::: Data for the task :::

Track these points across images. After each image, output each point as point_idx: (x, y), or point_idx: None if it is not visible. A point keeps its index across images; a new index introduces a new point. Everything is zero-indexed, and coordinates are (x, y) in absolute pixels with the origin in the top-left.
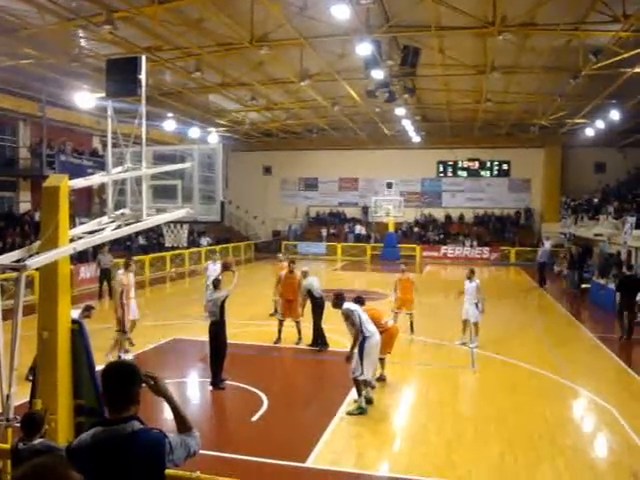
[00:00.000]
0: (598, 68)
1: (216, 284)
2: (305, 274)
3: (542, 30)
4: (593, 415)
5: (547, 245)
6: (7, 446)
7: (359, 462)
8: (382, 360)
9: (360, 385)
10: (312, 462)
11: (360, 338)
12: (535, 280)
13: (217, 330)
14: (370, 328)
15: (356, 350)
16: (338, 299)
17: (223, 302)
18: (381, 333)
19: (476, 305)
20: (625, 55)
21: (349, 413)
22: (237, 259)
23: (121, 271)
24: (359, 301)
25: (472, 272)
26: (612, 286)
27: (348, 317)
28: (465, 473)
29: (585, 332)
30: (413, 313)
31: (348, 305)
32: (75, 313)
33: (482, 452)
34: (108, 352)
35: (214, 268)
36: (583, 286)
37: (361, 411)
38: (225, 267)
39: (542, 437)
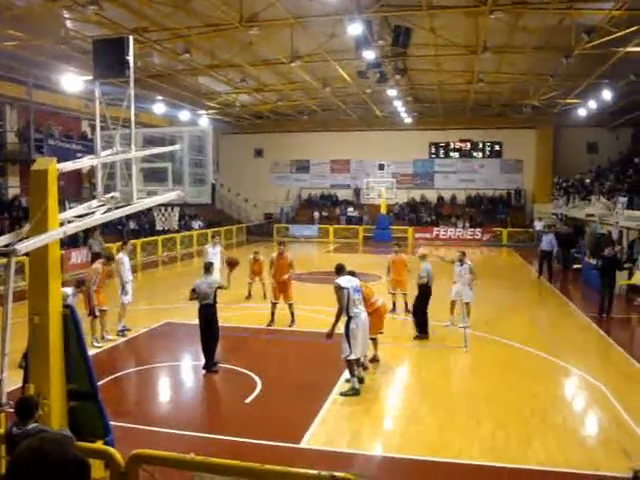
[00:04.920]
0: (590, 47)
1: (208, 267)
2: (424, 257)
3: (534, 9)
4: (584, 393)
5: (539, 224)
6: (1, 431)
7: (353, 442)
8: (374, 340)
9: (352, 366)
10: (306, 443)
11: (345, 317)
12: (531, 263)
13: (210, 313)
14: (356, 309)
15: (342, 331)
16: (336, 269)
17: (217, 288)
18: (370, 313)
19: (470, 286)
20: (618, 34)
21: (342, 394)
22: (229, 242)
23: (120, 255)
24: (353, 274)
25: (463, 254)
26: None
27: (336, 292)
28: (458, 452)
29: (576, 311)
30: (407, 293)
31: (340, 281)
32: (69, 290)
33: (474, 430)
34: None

:::

# [Aim of the exercise]
Please leave out the pictures while you copy exactly the lines from the one containing "10: (312, 462)" through the end of the records.

# [Task result]
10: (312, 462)
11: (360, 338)
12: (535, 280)
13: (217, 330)
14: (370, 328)
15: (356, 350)
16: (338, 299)
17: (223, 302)
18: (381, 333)
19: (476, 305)
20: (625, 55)
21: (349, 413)
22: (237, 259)
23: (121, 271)
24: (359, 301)
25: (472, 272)
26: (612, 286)
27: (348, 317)
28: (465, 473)
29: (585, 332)
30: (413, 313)
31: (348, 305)
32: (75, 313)
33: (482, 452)
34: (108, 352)
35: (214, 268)
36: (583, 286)
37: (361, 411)
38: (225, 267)
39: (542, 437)
[00:04.920]
0: (590, 47)
1: (208, 267)
2: (424, 257)
3: (534, 9)
4: (584, 393)
5: (539, 224)
6: (1, 431)
7: (353, 442)
8: (374, 340)
9: (352, 366)
10: (306, 443)
11: (345, 317)
12: (531, 263)
13: (210, 313)
14: (356, 309)
15: (342, 331)
16: (336, 269)
17: (217, 288)
18: (370, 313)
19: (470, 286)
20: (618, 34)
21: (342, 394)
22: (229, 242)
23: (120, 255)
24: (353, 274)
25: (463, 254)
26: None
27: (336, 292)
28: (458, 452)
29: (576, 311)
30: (407, 293)
31: (340, 281)
32: (69, 290)
33: (474, 430)
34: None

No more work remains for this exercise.